Certain words create quintessentially English pictures in the minds eye and make a grown up feel all comfortably warm with pride don’t they? Examples include Concorde, The Flying Scotsman, Yorkshire pudding and Spitfire… go on.. say that last one again, but out loud – sounds great doesn’t it. Some years ago I was a Spitfire pilot I kid you not, but sadly, this one lacked the awesome power of the Supercharged Rolls Royce Merlin aero engine. Sadly, it also lacked the grace and unmistakable silhouette in the sky of R.J Mitchell`s legendary fighter plane, of course, we are talking about the Triumph Spitfire – but both were the dream of small boys.
Cutting a dash along the A428 towards St Neots was hardly comparable to soaring over St Hellier on another dog fight mission I guess, but I stood a much fairer chance of making it back to base before sunset. The car in question was an Inca yellow 1500 owned by the Father of a girlfriend I once new and it was very much a rolling restoration project – or in other words, a bit of a wreck. He was a reserved kind of man, very much the protective type and rightly so, but once he was aware of my love for his first born as well as his car, he dropped his guard somewhat and every spare moment I had was shared with either his daughter or his 1979 Triumph.

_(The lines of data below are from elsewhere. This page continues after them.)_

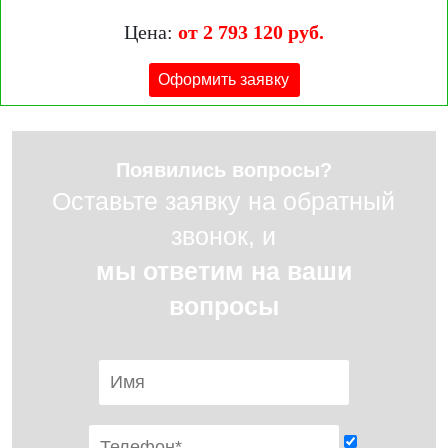
Цена:
от 2 793 120 руб.
Оформить заявку
Появились вопросы?
Оставьте заявку на обратный
звонок, и
мы ответим на ваши
вопросы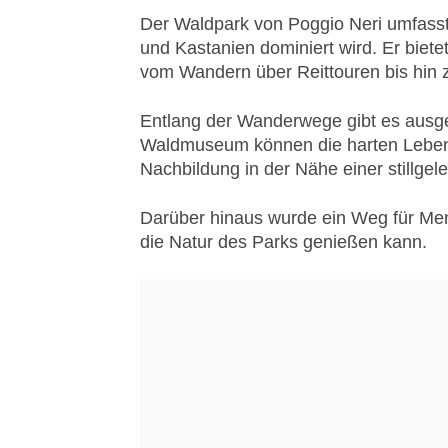
Der Waldpark von Poggio Neri umfasst
und Kastanien dominiert wird. Er bietet 
vom Wandern über Reittouren bis hin 
Entlang der Wanderwege gibt es ausges
Waldmuseum können die harten Lebens
Nachbildung in der Nähe einer stillge
Darüber hinaus wurde ein Weg für Men
die Natur des Parks genießen kann.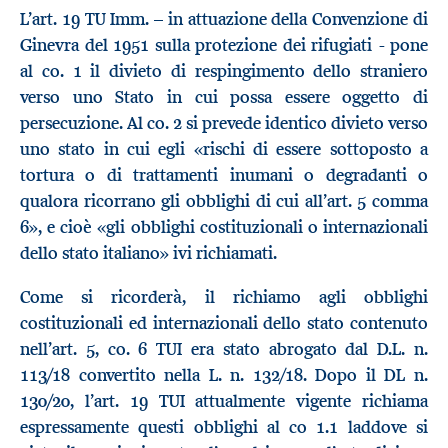
L’art. 19 TU Imm. – in attuazione della Convenzione di
Ginevra del 1951 sulla protezione dei rifugiati - pone
al co. 1 il divieto di respingimento dello straniero
verso uno Stato in cui possa essere oggetto di
persecuzione. Al co. 2 si prevede identico divieto verso
uno stato in cui egli «rischi di essere sottoposto a
tortura o di trattamenti inumani o degradanti o
qualora ricorrano gli obblighi di cui all’art. 5 comma
6», e cioè «gli obblighi costituzionali o internazionali
dello stato italiano» ivi richiamati.
Come si ricorderà, il richiamo agli obblighi
costituzionali ed internazionali dello stato contenuto
nell’art. 5, co. 6 TUI era stato abrogato dal D.L. n.
113/18 convertito nella L. n. 132/18. Dopo il DL n.
130/20, l’art. 19 TUI attualmente vigente richiama
espressamente questi obblighi al co 1.1 laddove si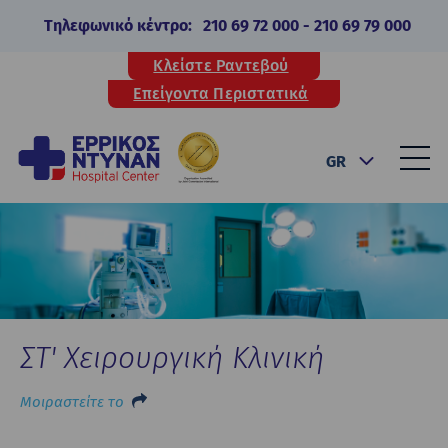
Τηλεφωνικό κέντρο:
210 69 72 000
-
210 69 79 000
Κλείστε Ραντεβού
Επείγοντα Περιστατικά
GR
ΣΤ' Χειρουργική Κλινική
Μοιραστείτε το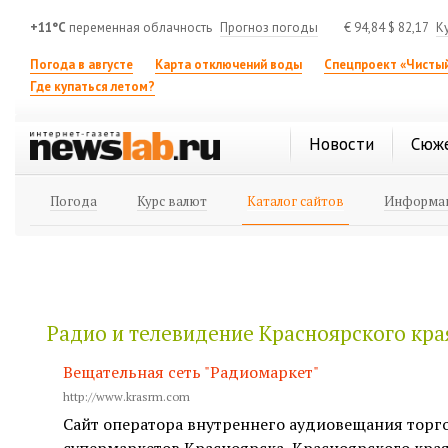
+11°C
переменная облачность
Прогноз погоды
€
94,84
$
82,17
К
Погода в августе
Карта отключений воды
Спецпроект «Чистый
Где купаться летом?
Новости
Сюж
Погода
Курс валют
Каталог сайтов
Информац
Радио и телевидение Красноярского кр
Вещательная сеть "Радиомаркет"
http://www.krasrm.com
Сайт оператора внутреннего аудиовещания торг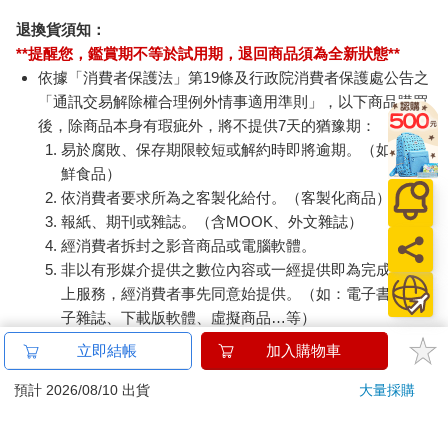
退換貨須知：
**提醒您，鑑賞期不等於試用期，退回商品須為全新狀態**
依據「消費者保護法」第19條及行政院消費者保護處公告之
「通訊交易解除權合理例外情事適用準則」，以下商品購買
後，除商品本身有瑕疵外，將不提供7天的猶豫期：
易於腐敗、保存期限較短或解約時即將逾期。（如：生
鮮食品）
依消費者要求所為之客製化給付。（客製化商品）
報紙、期刊或雜誌。（含MOOK、外文雜誌）
經消費者拆封之影音商品或電腦軟體。
非以有形媒介提供之數位內容或一經提供即為完成之線
上服務，經消費者事先同意始提供。（如：電子書、電
子雜誌、下載版軟體、虛擬商品…等）
已拆封之個人衛生用品。（如：內衣褲、刮鬍刀、除毛
立即結帳
加入購物車
刀…等）
若非上列種類商品，均享有到貨7天的猶豫期（含例假
預計 2026/08/10 出貨
大量採購
日）。
辦理退換貨時，商品（組合商品恕無法接受單獨退貨）必須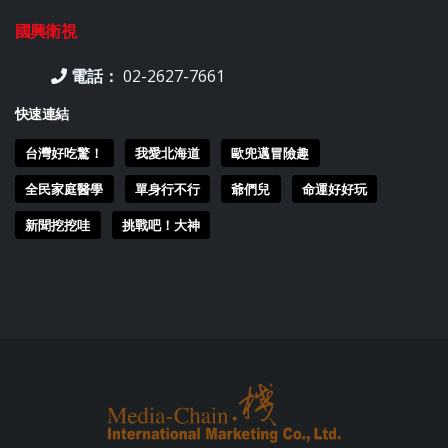
國興衛視
電話：
02-2627-7661
快速連結
台灣好吃驚！
我愛北海道
歐兜邁冒險趣
全民家庭醫學
單身行不行
爺們兒
命運好好玩
新聞挖挖哇
挑戰吧！大神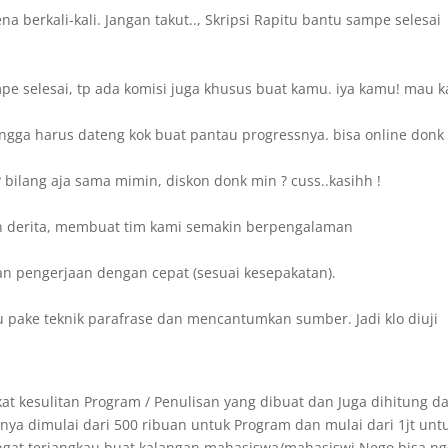
 berkali-kali. Jangan takut.., Skripsi Rapitu bantu sampe selesai
e selesai, tp ada komisi juga khusus buat kamu. iya kamu! mau k
ngga harus dateng kok buat pantau progressnya. bisa online donk 
bilang aja sama mimin, diskon donk min ? cuss..kasihh !
n derita, membuat tim kami semakin berpengalaman
an pengerjaan dengan cepat (sesuai kesepakatan).
u pake teknik parafrase dan mencantumkan sumber. Jadi klo diuji
at kesulitan Program / Penulisan yang dibuat dan Juga dihitung da
ya dimulai dari 500 ribuan untuk Program dan mulai dari 1jt unt
angat terjangkau buat kalangan mahasiswa/mahasiswi.Nego bisa n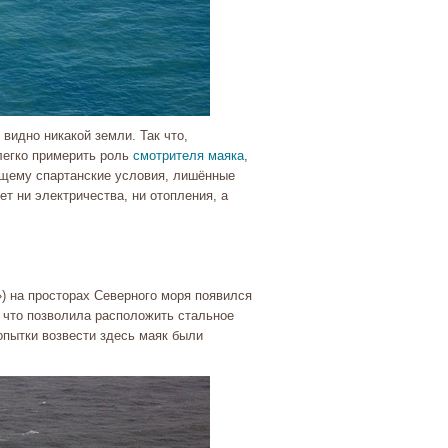
 видно никакой земли. Так что,
легко примерить роль
смотрителя маяка
,
ящему спартанские условия, лишённые
ет ни электричества, ни отопления, а
) на просторах Северного моря появился
, что позволила расположить стальное
опытки возвести здесь маяк были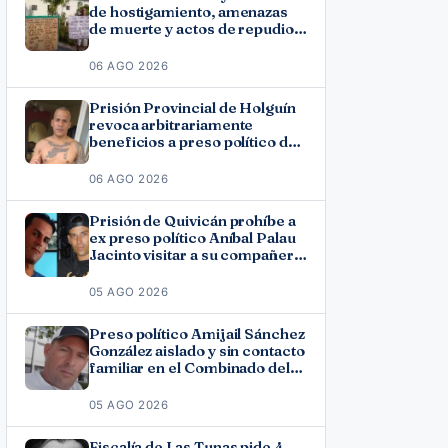
de hostigamiento, amenazas
de muerte y actos de repudio
en Holguín
06 AGO 2026
Prisión Provincial de Holguín
revoca arbitrariamente
beneficios a preso político del
11J José Ramón Solano
06 AGO 2026
Prisión de Quivicán prohíbe a
ex preso político Aníbal Palau
Jacinto visitar a su compañero
de causa Roberto Pérez
Fonseca
05 AGO 2026
Preso político Amijail Sánchez
González aislado y sin contacto
familiar en el Combinado del
Este
05 AGO 2026
Fiscalía de Las Tunas pide 4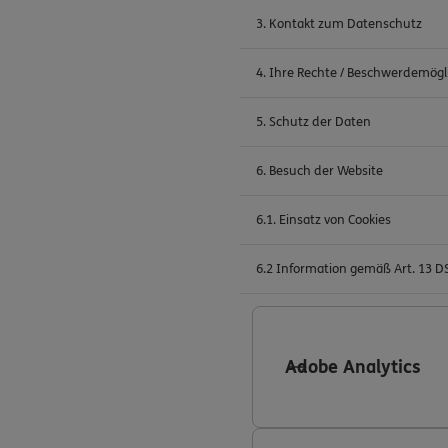
3. Kontakt zum Datenschutz
4. Ihre Rechte / Beschwerdemögl
5. Schutz der Daten
6. Besuch der Website
6.1. Einsatz von Cookies
6.2 Information gemäß Art. 13 
Adobe Analytics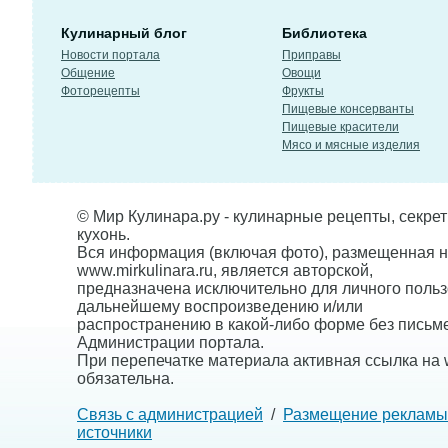
Кулинарный блог
Библиотека
Новости портала
Приправы
Общение
Овощи
Фоторецепты
Фрукты
Пищевые консерванты
Пищевые красители
Мясо и мясные изделия
© Мир Кулинара.ру - кулинарные рецепты, секре
кухонь.
Вся информация (включая фото), размещенная н
www.mirkulinara.ru, является авторской,
предназначена исключительно для личного польз
дальнейшему воспроизведению и/или
распространению в какой-либо форме без письм
Администрации портала.
При перепечатке материала активная ссылка на w
обязательна.
Связь с администрацией
/
Размещение рекламы
источники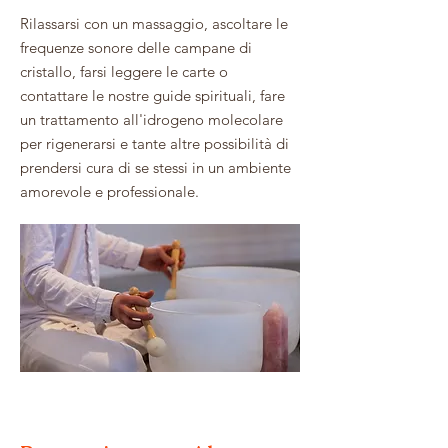
Rilassarsi con un massaggio, ascoltare le
frequenze sonore delle campane di
cristallo, farsi leggere le carte o
contattare le nostre guide spirituali, fare
un trattamento all'idrogeno molecolare
per rigenerarsi e tante altre possibilità di
prendersi cura di se stessi in un ambiente
amorevole e professionale.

The Triumph Spitfire is a great little thing, of course there are constant reminders that it is after all a British car. The oil leaks on your driveway, the rev counter refuses to work without a provocative tap on the glass and the constant need for a nail file in the glovebox to clean the points would drive the owner of an SL Mercedes to insanity. In the crazy world of Triumph during the British Leyland era, all the aforementioned are both acceptable, very much fondly loved and we wouldn’t have it any other way. The old phrase ‘less is more’ certainly hits the spot – two seats, four wheels and 1500 cubic centimeters of Canley assembled fun is more than enough to tug at the heartstrings.
Sliding and fidgeting into comfort behind that three spoke wheel poking out from a walnut trimmed fascia is enough to make you forgive the fact that the car is not even really that sporting. Even with twin carbs the engine can only just cough up 71bhp but there is a useful wedge of torque under 3000rpm and for a little pocket sized thing that weighs less the 800kgs, it feels like a lot more. With your backside not even 6 inches from the floor, everything seems to feel 6 times quicker and the ultra low tech transverse rear leaf and front wishbone suspension is remarkably effective in keeping you on the straight and narrow.
Do it yourself repairs and servicing is are simple as they come too, with the Spitfire being as advanced as soil, nothing really presents a problem if the little thing splutters to a stop without warning – which they do. But for me, the happy naughty puppy looks, plentiful parts availability and back to basics engineering are still enough to make me want one. The MG Midget may be a rival to the Spitfire, but the ever so slightly higher class look and feel of the Triumph Spitfire could just be the deciding factor should you be in the market for a cute, simple no frills two seater.